On Thursday Union Minister of Shipping, Road, Transport and Highways Nitin Gadkari inaugurated 165 dormitory blocks, which has been allotted by Mumbai Port Trust (MbPT) to Tata Memorial Hospital.
“Cancer is the biggest health issue, which is increasing day by day. Among this child cancer is a big worry for us. People come from different parts of the country in Mumbai to treat their child, looking at this scenario such dormitory blocks will be helpful to stay comfortably,” said Gadkari.
He also said in near future they may build more such dormitory blocks for cancer patients.
MbPT initiated this project on July 23, 2015, as part of its Corporate Social Responsibility (CSR).
“It was observed that children suffering from cancer come from across India to get treatment at TMC and they do not have any place to stay. So, they end up staying outside the hospital on the pavements. These children need hygienic condition to stay in to protect them from risk of an infection,” said Yashodhan Wanage, Deputy Chairman, MbPT.
MbPT extended its support to help the children and allotted its 128 units in 3 residential buildings and provided them for cancer patients through the Tata Memorial Hospital at a nominal charge under its CSR project. With this, the poorest of the poor families can avail of vital health care services from the renowned Tata Hospital.
Nana Patekar who took part in the inauguration said, “ This is a very noble cause. Generally, I don’t attend programmes, but this is good work done by Tata Memorial Hospital and Mumbai Port Trust.”
The facility has provided the poor cancer patients home accommodation during their treatment. Apart from basic accommodation, the facility is equipped with recreational facilities like indoor games.

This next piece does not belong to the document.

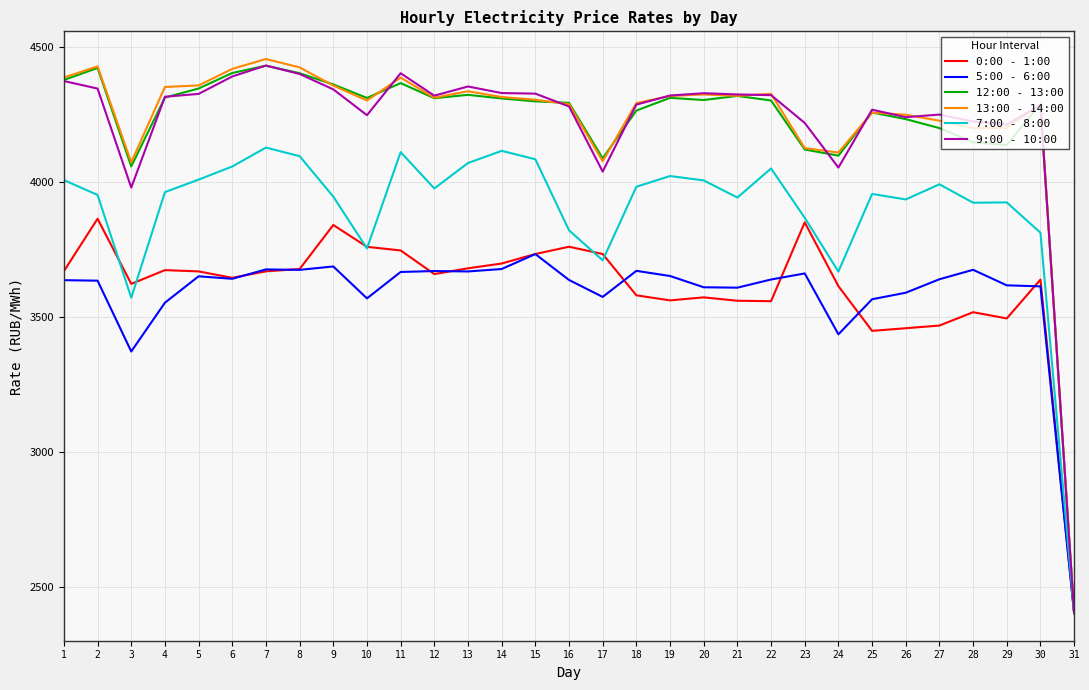

How many categories are shown in the chart?

31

Children are also provided with counselling and yoga which will help them with early recovery or and give them the strength to undergo radiation or chemotherapy.

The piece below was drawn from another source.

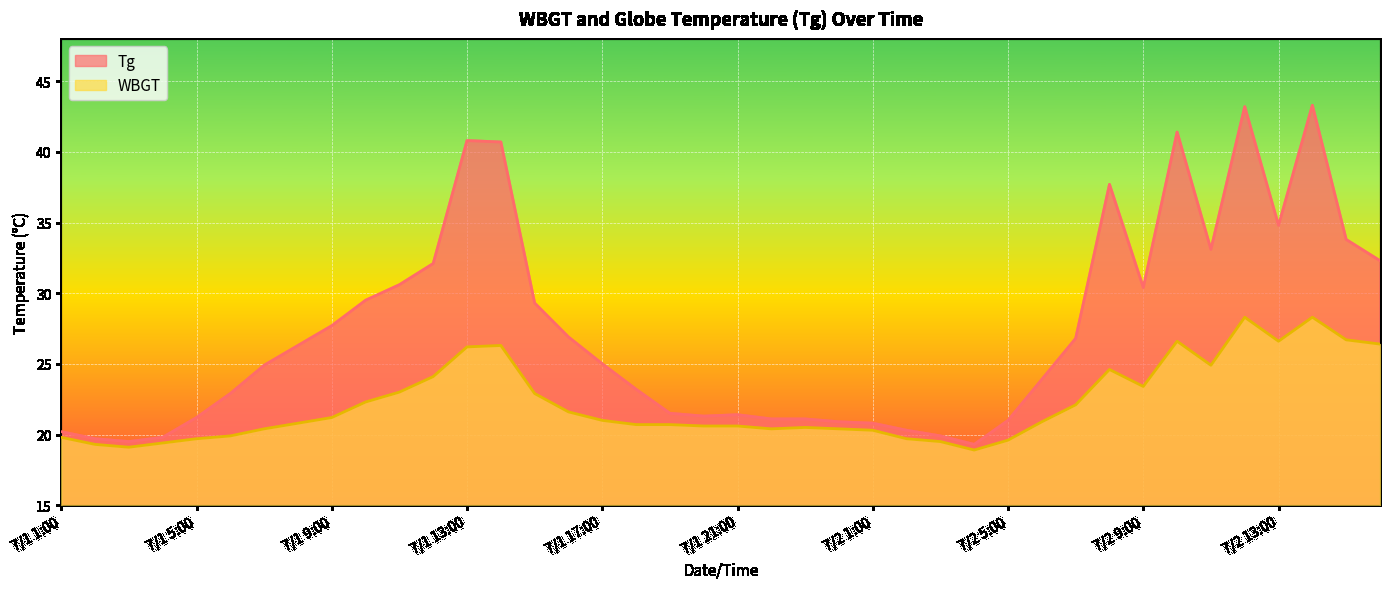

What is the difference between the maximum and minimum values in the Tg series?

24.0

“Children are provided with tuition at the centre so that there is no loss of academic year, while they are undergoing treatment at the centre. At the moment, 75 children and their attendant relatives can be housed in these units at any given time. Plans are afoot to include about 90 more beds at the centre,” said Sanjay Bhatia, Chairman, MbPT
According to the Indian Cancer Society, the most common cancer among the children are acute lymphoblastic leukemia, brain tumour, bone tumour, neuroblastoma, osteosarcoma, Wilm’s tumour and blood cancer.